The examples above demonstrate some errors children with ASC make when interpreting others’ mental states. In real life situations these could lead to misinterpretation of an interaction or to inappropriate responses. These subtle differences highlight the importance of an ecologically valid assessment of socio-emotional understanding in high-functioning children with ASC, since they may be able to pass more basic emotion recognition tasks.

Further investigation is needed to reveal the strategies children with ASC use to interpret emotional and mental states. Our task employed a forced-choice paradigm, which may explain the relatively good performance by the ASC group. The use of open-ended descriptions of situations, as well as neuroimaging and eye tracking techniques, could reveal the behavioural and neuropsychological aspects of the children’s compensatory strategies. Using imaging and gaze tracking techniques could also eliminate the need for any verbal component to the task, which had a significant effect on performance in the current study.

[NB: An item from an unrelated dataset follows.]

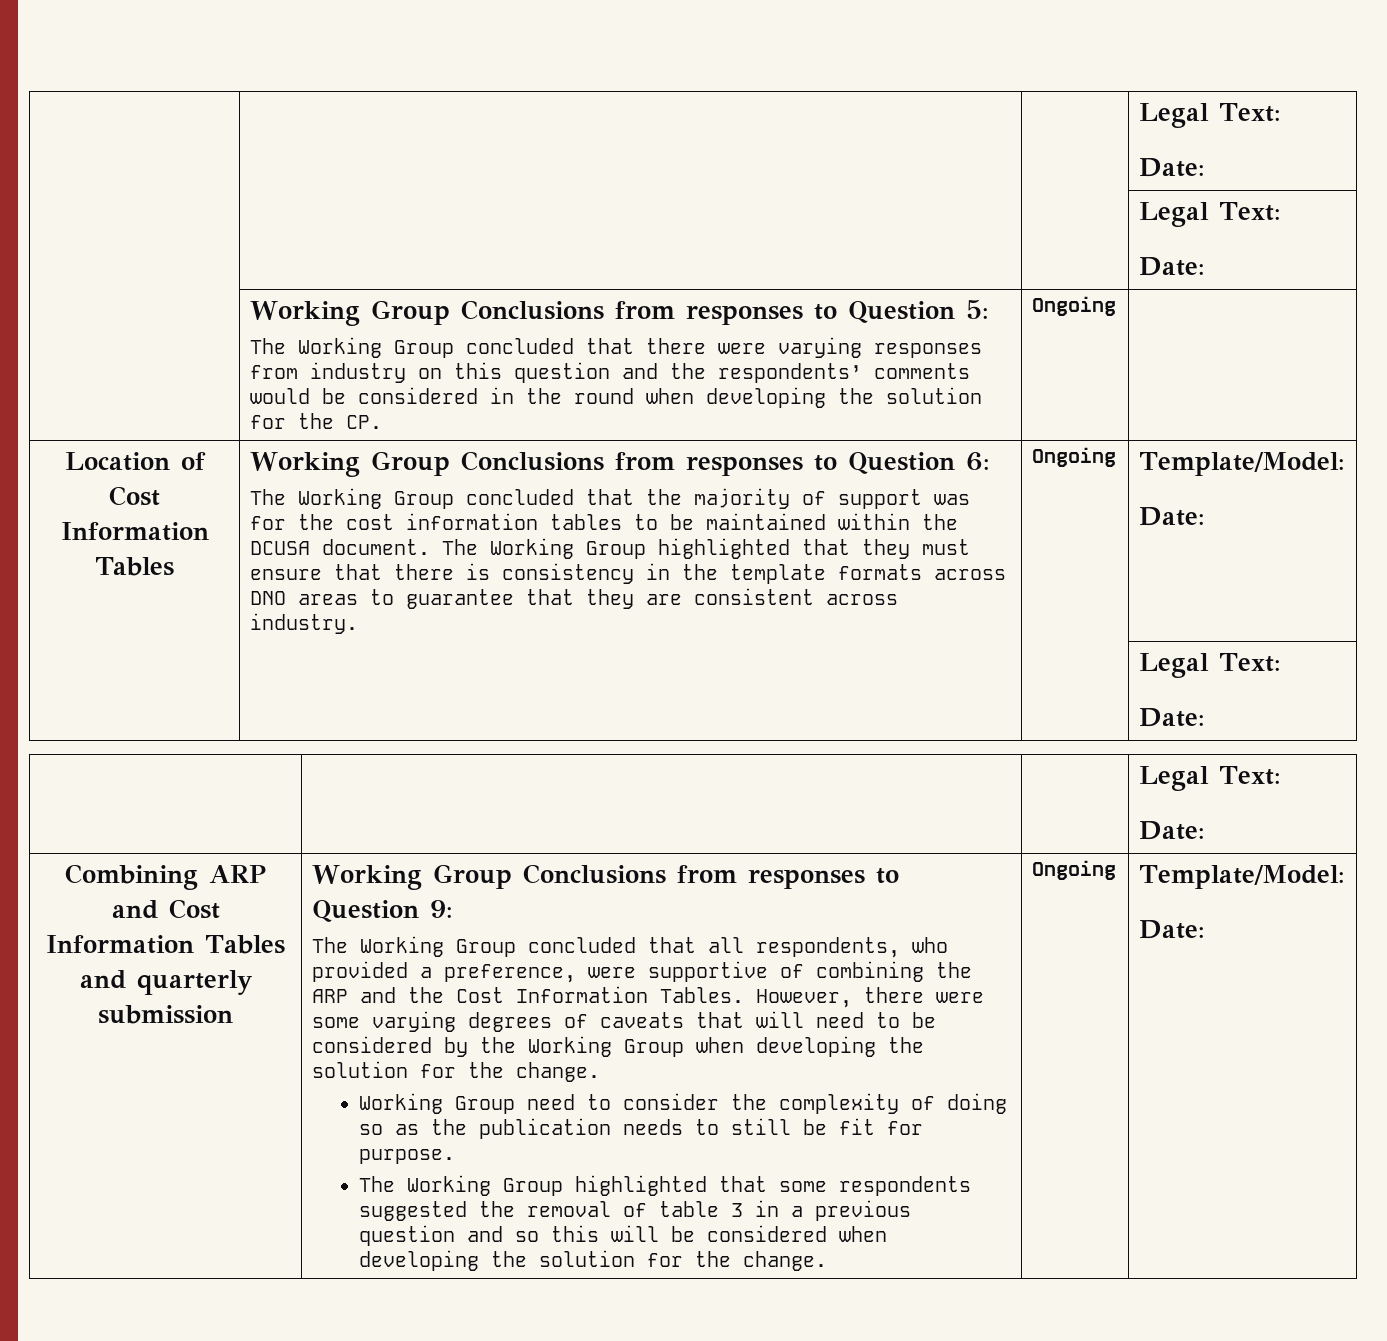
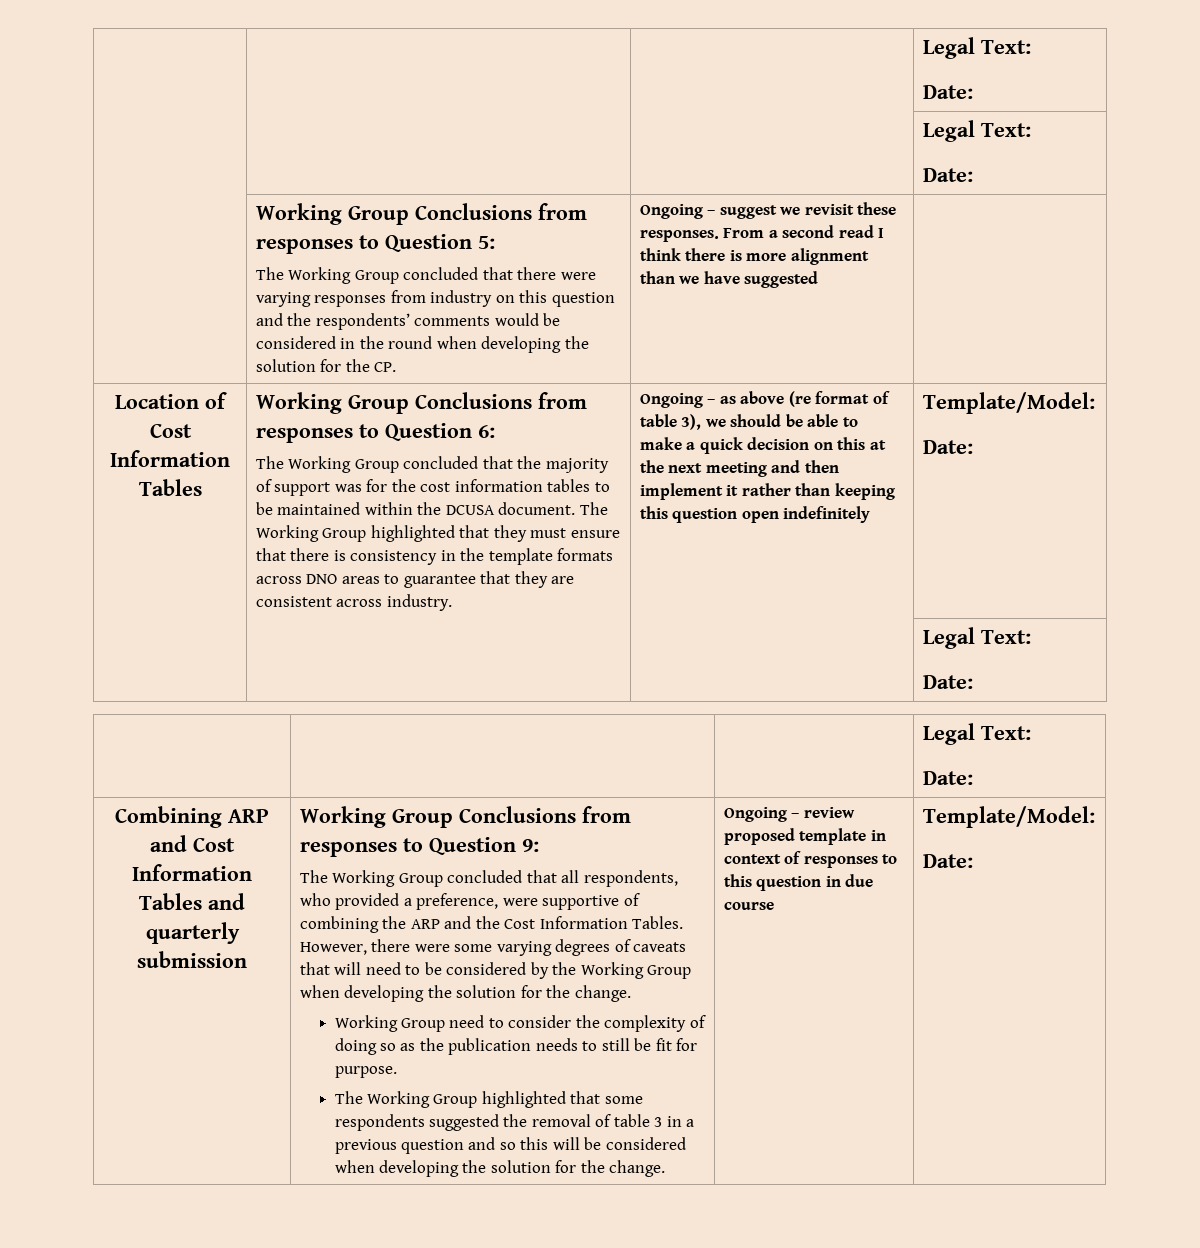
(1116, 306) none -> [707,202,897,219] [639,225,885,242] [639,248,869,265] [639,271,819,288] – suggest we revisit these responses. From a second read I think there is more alignment than we have suggested
(1116, 457) none -> [707,391,890,407] [639,414,858,430] [639,437,886,454] [639,460,839,477] [639,483,895,500] [639,506,871,523] – as above (re format of table 3), we should be able to make a quick decision on this at the next meeting and then implement it rather than keeping this question open indefinitely
(1116, 870) none -> [791,807,855,818] [723,828,886,845] [723,851,898,868] [723,874,874,891] [723,902,774,910] – review proposed template in context of responses to this question in due course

We conclude that the ‘Reading the Mind in Films’ task [Child Version] can quantify the complex emotion recognition skills that distinguish high-functioning children with ASC from controls in the general population. This task may be useful in intervention research, to monitor improvements in this skill, or to augment diagnostic assessments. The task also lends itself to neuroimaging and gaze tracking and developmental research in being standardized and validated. It will be of interest to apply the task to clinical groups other than ASC (e.g. schizophrenia, conduct disorder, Williams syndrome) in order to establish the sensitivity and specificity of the instrument to detect deficits, and perhaps even talents.